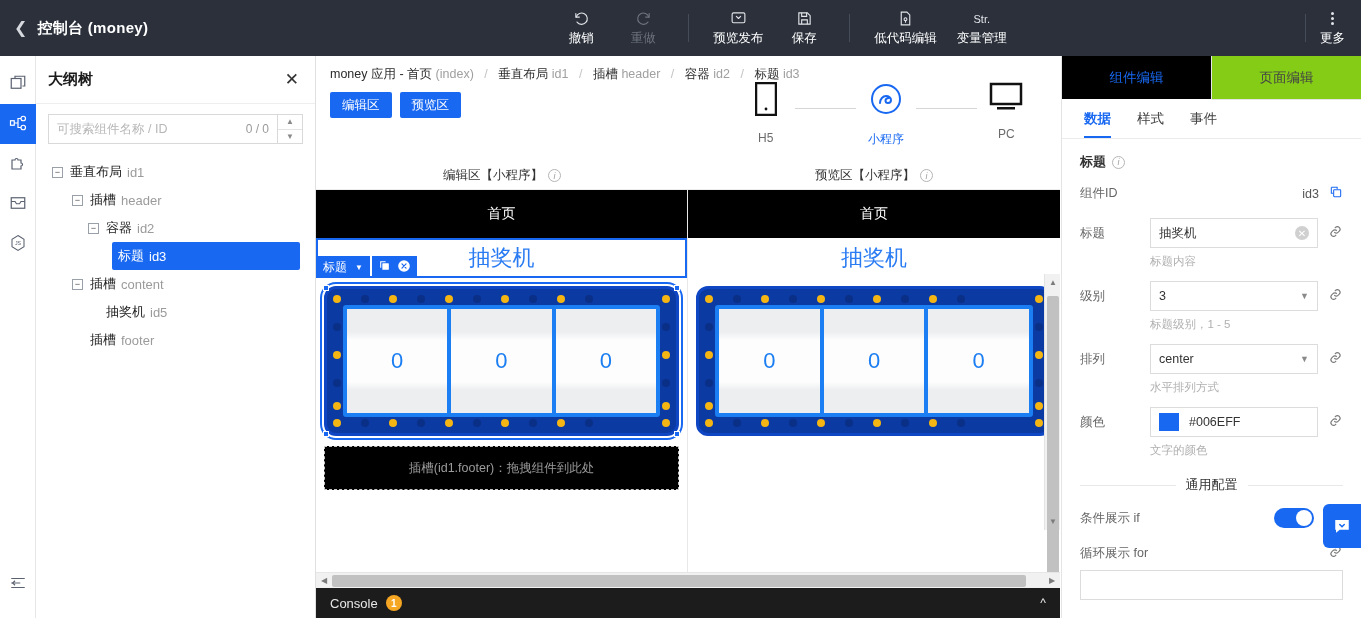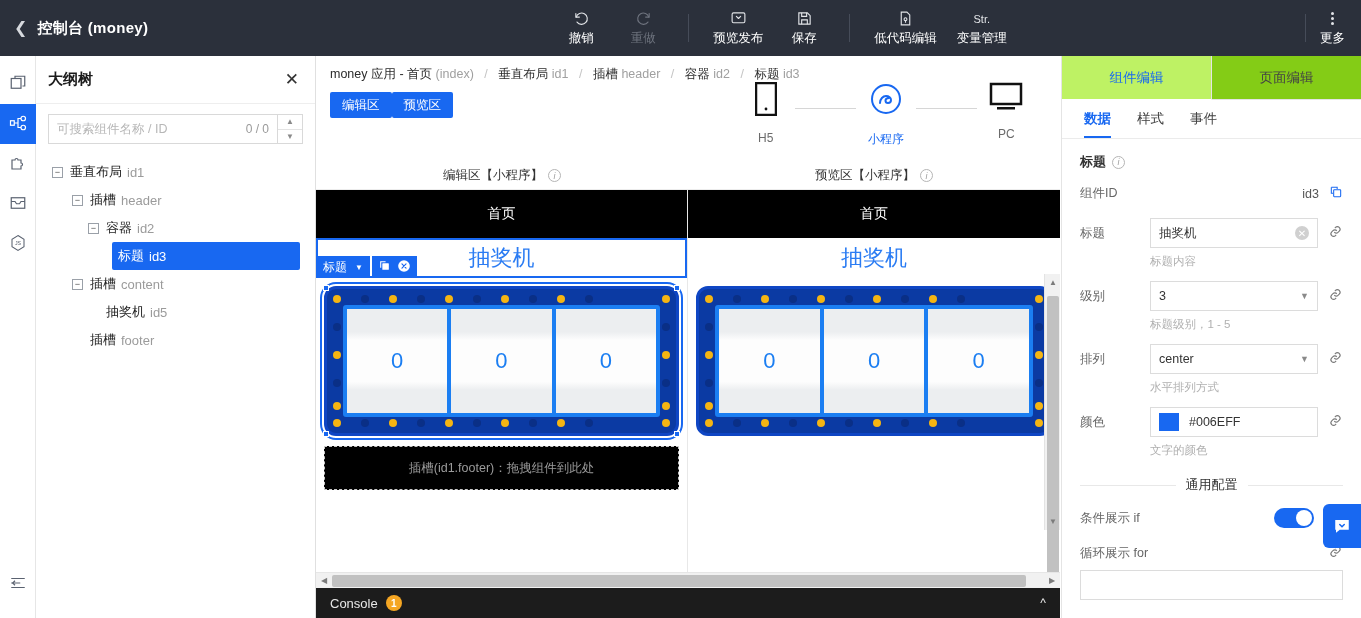--- a/index.html
+++ b/index.html
@@ -91,21 +91,21 @@
   
   .center {
     position: absolute; left: 316px; top: 56px; width: 744px; height: 562px;
     background: #fff; display: flex; flex-direction: column;
   }
   .crumbbar { padding: 10px 0 0 14px; }
   .crumb { font-size: 12.5px; color: #5a5a5a; white-space: nowrap; }
   .crumb .ck { color: #2b2b2b; }
   .crumb .cid { color: #a0a0a0; }
   .crumb .sp { color: #c4c4c4; margin: 0 7px; }
-  .seg { margin-top: 9px; display: flex; }
+  .seg { margin-top: 9px; display: flex; gap: 8px; }
   .seg button {
     background: #1868f1; color: #fff; border: none; height: 26px; padding: 0 12px;
     font-size: 12.5px; border-radius: 2px; cursor: pointer;
     font-family: "Liberation Sans", sans-serif;
   }
 
   .devices {
     position: absolute; left: 420px; top: 26px; width: 300px; height: 80px;
     display: flex; align-items: flex-start; justify-content: center;
   }
@@ -200,21 +200,21 @@
   
   .props {
     position: absolute; left: 1061px; top: 56px; width: 300px; height: 562px;
     background: #fff; border-left: 1px solid #e4e4e4;
   }
   .ptabs { display: flex; height: 44px; }
   .ptab {
     flex: 1; display: flex; align-items: center; justify-content: center;
     font-size: 13.5px; cursor: pointer; border-bottom: 1px solid #e4e4e4;
   }
-  .ptab.active { color: #1868f1; background: #bef264; border-bottom-color: #fff;
+  .ptab.active { color: #1868f1; background: #000000; border-bottom-color: #fff;
                  border-right: 1px solid #e4e4e4; }
   .ptab.idle { background: #84cc16; color: #444; }
   .ptabs2 { display: flex; gap: 26px; padding: 0 22px; border-bottom: 1px solid #ebebeb; }
   .ptab2 { height: 38px; display: flex; align-items: center; font-size: 13.5px; color: #404040; cursor: pointer; position: relative;}
   .ptab2.active { color: #1868f1; font-weight: bold; }
   .ptab2.active::after { content:""; position:absolute; left:0; right:0; bottom:0; height:2px; background:#1868f1;}
 
   .pbody { padding: 14px 18px 0 18px; }
   .prow { display: flex; align-items: center; margin-bottom: 6px; }
   .plabel { width: 70px; font-size: 12.5px; color: #666; flex: none; }

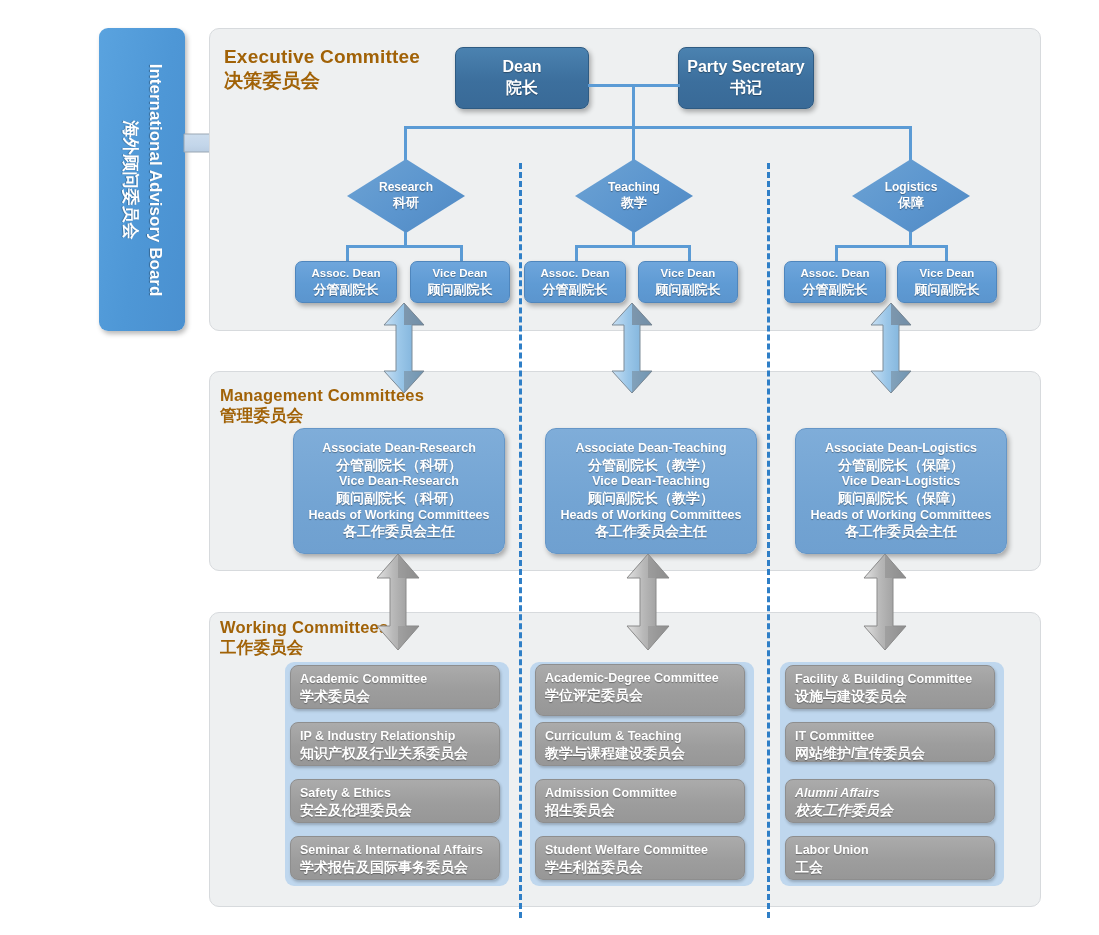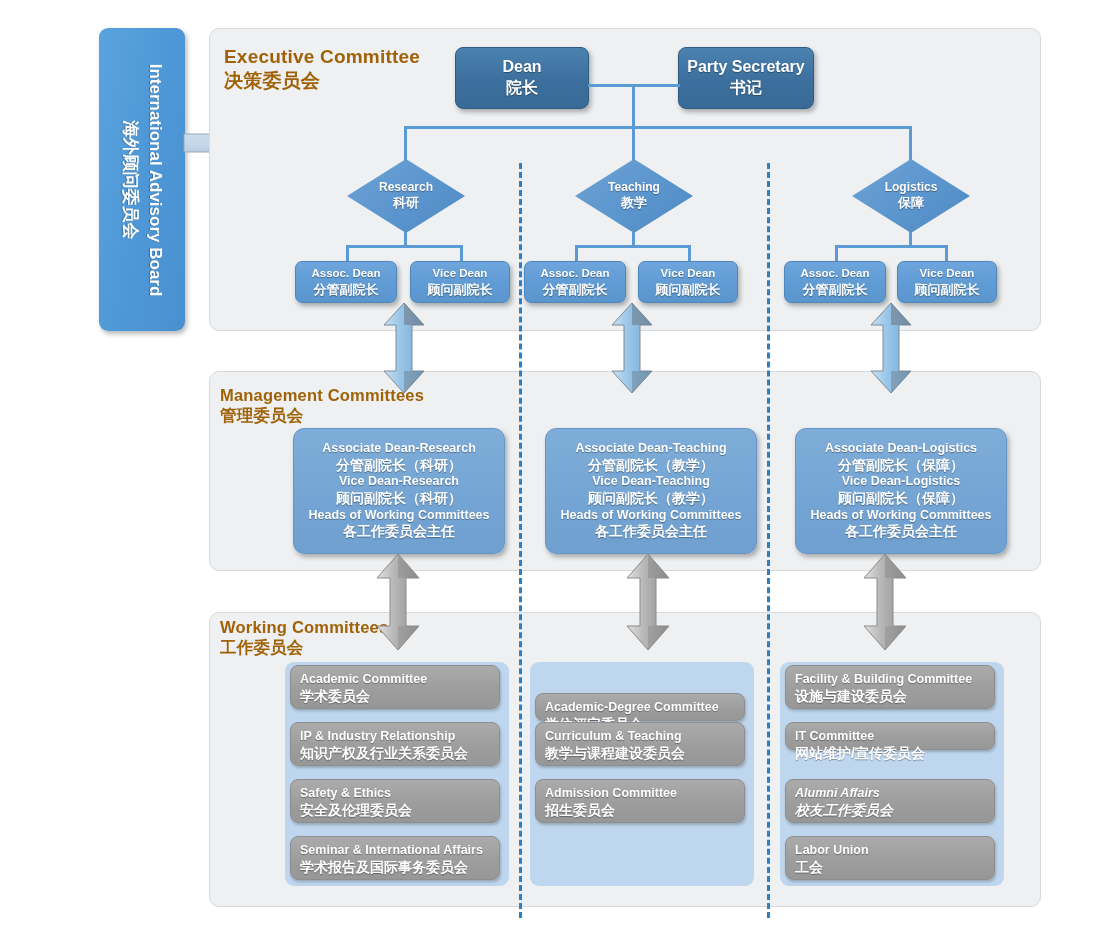--- a/index.html
+++ b/index.html
@@ -342,38 +342,42 @@
   </div>
   <div class="wc-item" style="left:290px; top:779px; width:210px; height:44px;">
     <span class="en">Safety &amp; Ethics</span>
     <span class="zh">安全及伦理委员会</span>
   </div>
   <div class="wc-item" style="left:290px; top:836px; width:210px; height:44px;">
     <span class="en">Seminar &amp; International Affairs</span>
     <span class="zh">学术报告及国际事务委员会</span>
   </div>
 
-  <div class="wc-item" style="left:535px; top:693px; width:210px; height:28px;">
+  <div class="wc-item" style="left:535px; top:664px; width:210px; height:52px;">
     <span class="en">Academic-Degree Committee</span>
     <span class="zh">学位评定委员会</span>
   </div>
   <div class="wc-item" style="left:535px; top:722px; width:210px; height:44px;">
     <span class="en">Curriculum &amp; Teaching</span>
     <span class="zh">教学与课程建设委员会</span>
   </div>
   <div class="wc-item" style="left:535px; top:779px; width:210px; height:44px;">
     <span class="en">Admission Committee</span>
     <span class="zh">招生委员会</span>
   </div>
+  <div class="wc-item" style="left:535px; top:836px; width:210px; height:44px;">
+    <span class="en">Student Welfare Committee</span>
+    <span class="zh">学生利益委员会</span>
+  </div>
 
   <div class="wc-item" style="left:785px; top:665px; width:210px; height:44px;">
     <span class="en">Facility &amp; Building Committee</span>
     <span class="zh">设施与建设委员会</span>
   </div>
-  <div class="wc-item" style="left:785px; top:722px; width:210px; height:28px;">
+  <div class="wc-item" style="left:785px; top:722px; width:210px; height:40px;">
     <span class="en">IT Committee</span>
     <span class="zh">网站维护/宣传委员会</span>
   </div>
   <div class="wc-item" style="left:785px; top:779px; width:210px; height:44px;font-style:italic;">
     <span class="en">Alumni Affairs</span>
     <span class="zh">校友工作委员会</span>
   </div>
   <div class="wc-item" style="left:785px; top:836px; width:210px; height:44px;">
     <span class="en">Labor Union</span>
     <span class="zh">工会</span>

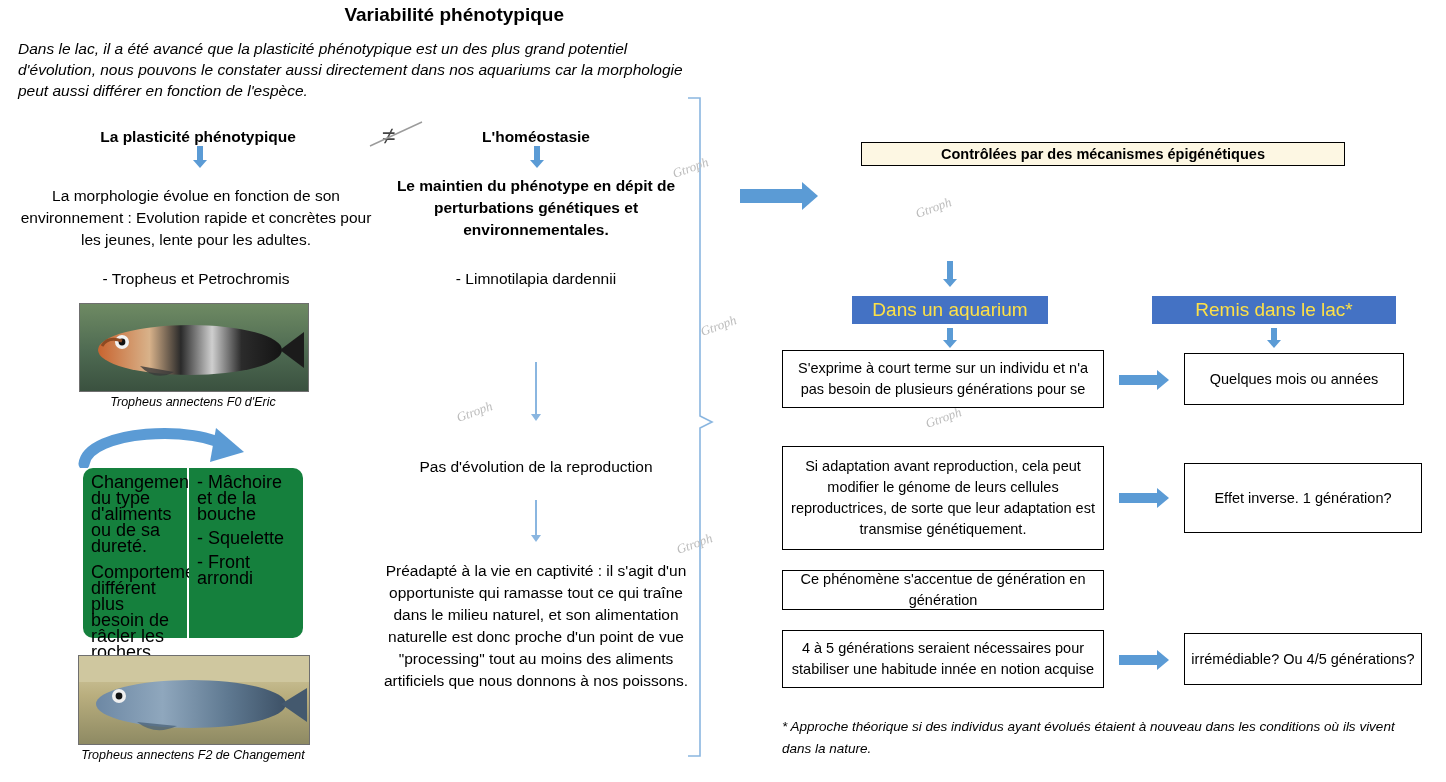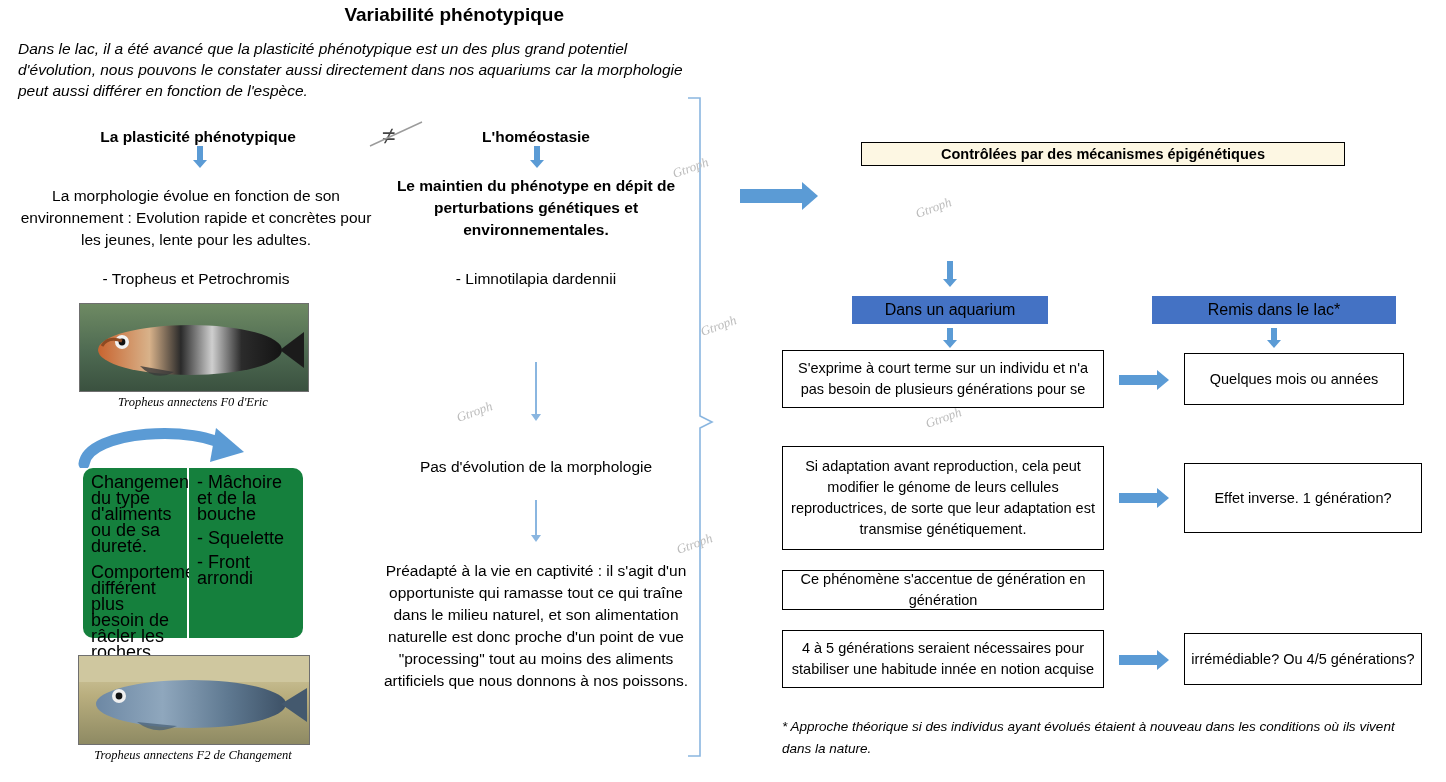--- a/index.html
+++ b/index.html
@@ -74,21 +74,21 @@
   .arrow-right.small .head {
     border-top: 10px solid transparent;
     border-bottom: 10px solid transparent;
     border-left: 12px solid #5b9bd5;
   }
 
   .neq { font-size: 24px; color: #444; }
 
   .imgbox { border: 1px solid #6f6f6f; }
   .caption {
-    font-size: 12.5px; font-style: italic; text-align: center; font-family: Liberation Serif, serif;
+    font-size: 12.5px; font-style: italic; text-align: center;
   }
 
   .bluebox {
     background: #15803d; font-size: 18px; line-height: 16px;
     padding: 6px 8px; box-sizing: border-box;
   }
   .bluebox.r { border-radius: 0 10px 10px 0; }
   .bluebox.l { border-radius: 10px 0 0 10px; }
 
   .panel-head {
@@ -96,21 +96,21 @@
     font-size: 14.5px; font-weight: bold; text-align: center;
     padding: 3px 0; box-sizing: border-box;
   }
   .panel-body {
     border: 1px solid #000; border-top: none;
     font-size: 14.5px; font-style: italic; line-height: 20px;
     text-align: center; padding: 6px 10px; box-sizing: border-box;
   }
 
   .bluepill {
-    background: #4472c4; color: #000000; font-size: 16px;
+    background: #4472c4; color: #fde047; font-size: 19px;
     text-align: center; line-height: 28px; height: 28px;
     box-sizing: border-box;
   }
 
   .obox {
     border: 1px solid #000; font-size: 14.5px; line-height: 21px;
     text-align: center; box-sizing: border-box;
     display: flex; align-items: center; justify-content: center;
     padding: 4px 6px;
   }
@@ -236,21 +236,21 @@
 
   <div class="abs bodytext" style="left:378px; top:175px; width:316px;font-weight:bold;">Le maintien du phénotype en dépit de perturbations génétiques et environnementales.</div>
 
   <div class="abs bodytext" style="left:378px; top:268px; width:316px;">- Limnotilapia dardennii</div>
 
   <div class="abs arrow-down thin" style="left:529px; top:362px;">
     <div class="shaft" style="height:52px;"></div>
     <div class="head"></div>
   </div>
 
-  <div class="abs bodytext" style="left:378px; top:456px; width:316px;">Pas d'évolution de la morphologie</div>
+  <div class="abs bodytext" style="left:378px; top:456px; width:316px;">Pas d'évolution de la reproduction</div>
 
   <div class="abs arrow-down thin" style="left:529px; top:500px;">
     <div class="shaft" style="height:35px;"></div>
     <div class="head"></div>
   </div>
 
   <div class="abs bodytext" style="left:376px; top:560px; width:320px;">Préadapté à la vie en captivité : il s'agit d'un opportuniste qui ramasse tout ce qui traîne dans le milieu naturel, et son alimentation naturelle est donc proche d'un point de vue "processing" tout au moins des aliments artificiels que nous donnons à nos poissons.</div>
 
   <svg class="abs" style="left:686px; top:96px;" width="30" height="664">
     <path class="bracket" d="M2 2 L14 2 L14 320 L26 326 L14 332 L14 660 L2 660"></path>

# # # # # # #

* **Job**:
Return all lines from the data that include the string "bold".

* **Problem solution**:
   .ptab2.active { color: #1868f1; font-weight: bold; }
     font-size: 14.5px; font-weight: bold; text-align: center;
   <div class="abs bodytext" style="left:378px; top:175px; width:316px;font-weight:bold;">Le maintien du phénotype en dépit de perturbations génétiques et environnementales.</div>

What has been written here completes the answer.